From the athletes’ point of view, more discussions with athletes about body image, and more specifically body change would be beneficial. More discussions are considered as positive because they usually mean better guidance and suggestions about body change. Very often though athletes feel like they don’t receive enough direction from their coaches with respect to healthy eating.

Coaches’ recognition of body change should therefore include both appreciation of body change and direction for maintaining a nutritious diet with the help of an expert, such as a nutritionist. However, team meetings with nutritionists are generally considered as ineffective, particularly if there are no regularly follow-up appointments. More effective would be individual trainings and support for athletes.

  • Individualised athlete-centered training

Coaches providing individual training suggestions is considered as very supportive and helpful for the athletic body image. It is recommended to use the technique of goal-setting to communicate helpful, constructive & individual training suggestions and body image differences between athletes. It is important to recognise these individual differences, particularly when developing training plans, because all our bodies are unique. By setting goals, coaches can individually communicate with athletes about their bodies. Setting e.g. a goal for an ideal weight range as opposed to a specific weight is also an effective strategy when it comes to a healthy communication of body image.

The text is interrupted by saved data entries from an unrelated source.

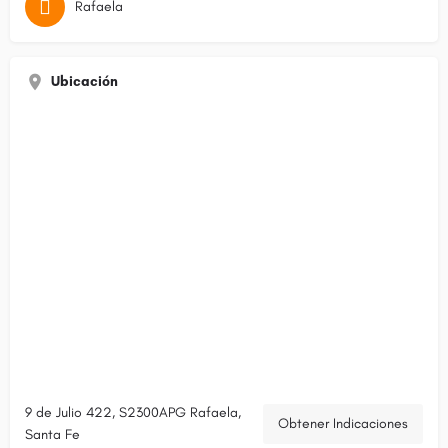
Rafaela
Ubicación
9 de Julio 422, S2300APG Rafaela,
Obtener Indicaciones
Santa Fe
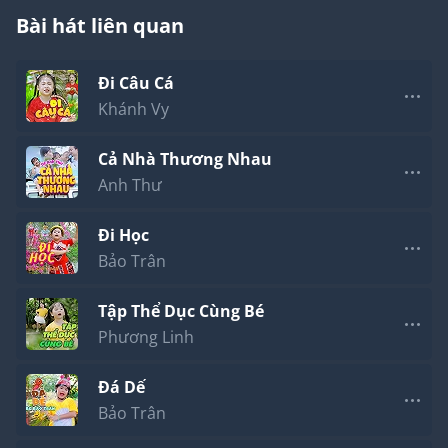
Bài hát liên quan
Đi Câu Cá
Khánh Vy
Cả Nhà Thương Nhau
Anh Thư
Đi Học
Bảo Trân
Tập Thể Dục Cùng Bé
Phương Linh
Đá Dế
Bảo Trân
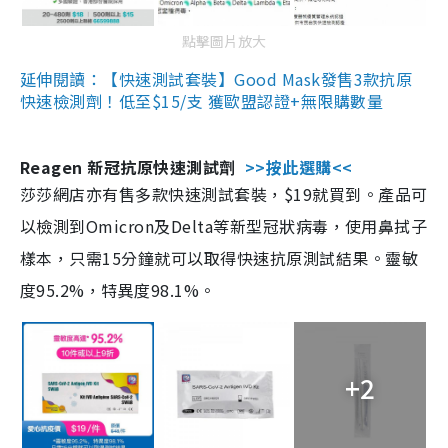
點擊圖片放大
延伸閱讀：【快速測試套裝】Good Mask發售3款抗原
快速檢測劑！低至$15/支 獲歐盟認證+無限購數量
Reagen 新冠抗原快速測試劑
>>按此選購<<
莎莎網店亦有售多款快速測試套裝，$19就買到。產品可
以檢測到Omicron及Delta等新型冠狀病毒，使用鼻拭子
樣本，只需15分鐘就可以取得快速抗原測試結果。靈敏
度95.2%，特異度98.1%。
+2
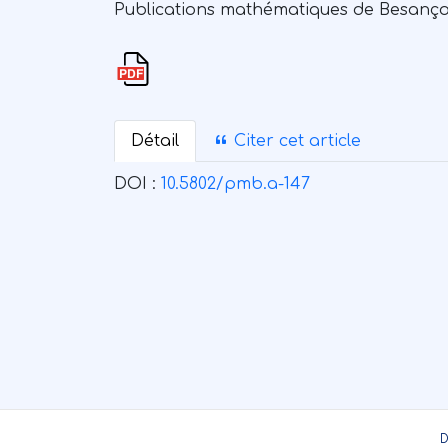
Publications mathématiques de Besançon.
Détail
Citer cet article
DOI :
10.5802/pmb.a-147
D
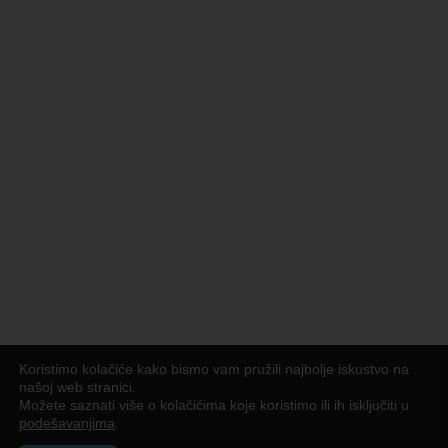
Koristimo kolačiće kako bismo vam pružili najbolje iskustvo na
našoj web stranici.
Možete saznati više o kolačićima koje koristimo ili ih isključiti u
podešavanjima
.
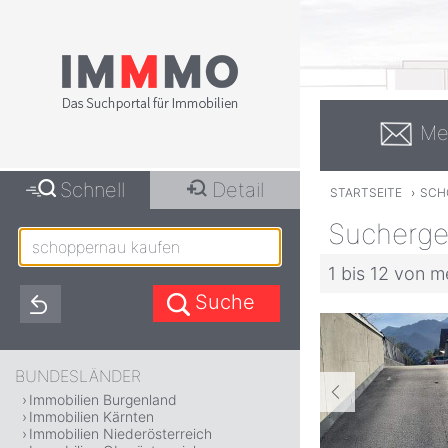
Me
Schnell
Detail
STARTSEITE
›
SCH
Sucherge
1 bis 12 von m
BUNDESLÄNDER
Immobilien Burgenland
Immobilien Kärnten
Immobilien Niederösterreich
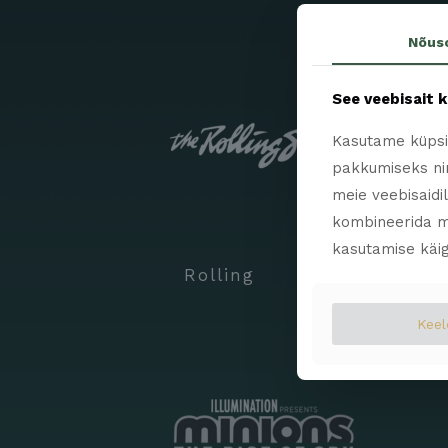
Nõus
See veebisait 
Kasutame küpsis
pakkumiseks nin
meie veebisaidi
kombineerida m
kasutamise käig
Rolling
Keel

Coaches’ communication of constructive training feedback and suggestions is very helpful. Alternative suggestions such as “try this instead of that” is very valuable. If coaches suggest body change to individual athletes, they should do so sensitively and preferably in a conversation. Before discussing the body, it is recommended to make positive comments about e.g. the athlete’s skills.

  • Coach as a role model

Coaches can be either positive or negative role models when it comes to the communication of body image. Positive role models are coaches who model healthy eating and exercising in order to communicate a healthy body image. It is in fact highly respected if coaches practice what they preach and set a good example. However, hypocritical behaviour and unhealthy role modelling in terms of eating is considered as unhealthy role-modeling and often therefore is disrespected by athletes.

What were your experiences? What kind of communication by your coaches have you found rather helpful and supportive? What have you found to be rather unhelpful?